The 1st Special Forces Group, an Indo-Pacific regionally aligned and forward postured Army special operations forces unit, works with partner nations to provide training and guidance. The focus includes building resilience, strengthening their ability to defend their own sovereignty and defending them from coercion from external forces, Ray said.
“Our best strength is to work with our partners and build their capacity to deal with some of these problems themselves,” he said.
The goal is for these nations to take the lead—whether facing state competition, foreign fighters or terrorism—so U.S. Special Forces soldiers do not need to get involved.
“You look at that theater and it’s a large area of the world, and it’s the threats we do face—everything from counterterrorism to active competition with a near-peer competitor—that’s growing,” Ray said.
He added that there’s always a threat of foreign fighters or counterterrorism to watch, but the U.S. is well postured among its partners in Southeast Asia.
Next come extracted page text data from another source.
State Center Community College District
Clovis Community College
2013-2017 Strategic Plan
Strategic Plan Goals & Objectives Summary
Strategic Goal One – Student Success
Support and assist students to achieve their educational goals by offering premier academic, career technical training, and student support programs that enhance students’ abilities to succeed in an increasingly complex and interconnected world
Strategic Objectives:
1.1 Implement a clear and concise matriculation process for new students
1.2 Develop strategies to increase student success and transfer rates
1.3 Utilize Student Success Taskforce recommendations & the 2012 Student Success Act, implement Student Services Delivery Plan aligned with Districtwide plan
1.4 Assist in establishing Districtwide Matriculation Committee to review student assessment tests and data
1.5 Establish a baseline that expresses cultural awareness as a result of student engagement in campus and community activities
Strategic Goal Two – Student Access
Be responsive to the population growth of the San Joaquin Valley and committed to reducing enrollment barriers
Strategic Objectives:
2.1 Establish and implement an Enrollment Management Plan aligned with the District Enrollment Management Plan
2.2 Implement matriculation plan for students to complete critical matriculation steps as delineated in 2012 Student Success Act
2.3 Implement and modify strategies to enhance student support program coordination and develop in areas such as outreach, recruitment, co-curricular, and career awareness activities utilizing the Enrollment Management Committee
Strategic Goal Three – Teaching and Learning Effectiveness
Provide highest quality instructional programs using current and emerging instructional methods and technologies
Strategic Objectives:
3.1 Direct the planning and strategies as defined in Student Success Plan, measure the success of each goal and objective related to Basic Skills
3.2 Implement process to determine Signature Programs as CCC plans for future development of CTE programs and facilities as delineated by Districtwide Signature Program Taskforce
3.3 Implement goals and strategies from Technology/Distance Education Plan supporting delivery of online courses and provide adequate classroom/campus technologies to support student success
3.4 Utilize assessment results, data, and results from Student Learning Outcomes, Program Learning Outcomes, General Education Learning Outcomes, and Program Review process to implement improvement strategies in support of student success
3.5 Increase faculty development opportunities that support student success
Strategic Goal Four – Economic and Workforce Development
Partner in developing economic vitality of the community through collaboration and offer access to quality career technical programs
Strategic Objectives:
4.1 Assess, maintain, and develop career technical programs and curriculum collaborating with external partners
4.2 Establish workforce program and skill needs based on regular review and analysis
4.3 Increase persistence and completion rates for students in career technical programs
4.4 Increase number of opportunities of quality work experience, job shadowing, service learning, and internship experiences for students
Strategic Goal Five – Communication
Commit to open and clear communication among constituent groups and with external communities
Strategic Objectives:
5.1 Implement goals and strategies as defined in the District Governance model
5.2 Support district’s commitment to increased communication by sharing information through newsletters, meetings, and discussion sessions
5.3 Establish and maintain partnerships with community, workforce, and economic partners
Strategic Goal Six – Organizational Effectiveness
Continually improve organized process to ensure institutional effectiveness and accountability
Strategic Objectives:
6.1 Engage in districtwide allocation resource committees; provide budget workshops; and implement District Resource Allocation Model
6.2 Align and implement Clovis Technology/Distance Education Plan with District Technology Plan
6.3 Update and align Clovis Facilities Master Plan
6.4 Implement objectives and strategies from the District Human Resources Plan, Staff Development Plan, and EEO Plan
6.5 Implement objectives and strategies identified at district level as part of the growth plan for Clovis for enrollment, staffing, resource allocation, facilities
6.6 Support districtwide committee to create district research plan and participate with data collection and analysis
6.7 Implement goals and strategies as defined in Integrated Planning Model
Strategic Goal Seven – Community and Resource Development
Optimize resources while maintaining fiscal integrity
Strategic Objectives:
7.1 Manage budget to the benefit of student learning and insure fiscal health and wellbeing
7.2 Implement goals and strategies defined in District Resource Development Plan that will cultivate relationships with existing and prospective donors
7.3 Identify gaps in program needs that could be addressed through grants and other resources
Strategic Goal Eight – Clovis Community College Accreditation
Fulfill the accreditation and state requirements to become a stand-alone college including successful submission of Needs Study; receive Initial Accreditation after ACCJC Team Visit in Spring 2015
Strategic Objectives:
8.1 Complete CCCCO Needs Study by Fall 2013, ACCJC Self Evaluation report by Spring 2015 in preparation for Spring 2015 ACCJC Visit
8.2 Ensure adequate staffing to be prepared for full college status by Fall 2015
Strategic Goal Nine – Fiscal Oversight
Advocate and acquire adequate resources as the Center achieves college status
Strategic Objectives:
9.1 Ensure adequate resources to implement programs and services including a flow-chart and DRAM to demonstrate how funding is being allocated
These nations have the capacity to not only deal with these threats but also keep them regional, he added.
The 1st Special Forces Group, stationed at Joint Base Lewis-McChord, Washington, and comprised of roughly 2,500 personnel, averages about 50 engagements across 14 nations every year.
“We can’t be everywhere,” Ray said. “We’re a limited size force, and so we have to work through partners for them to be able to solve some of these issues.”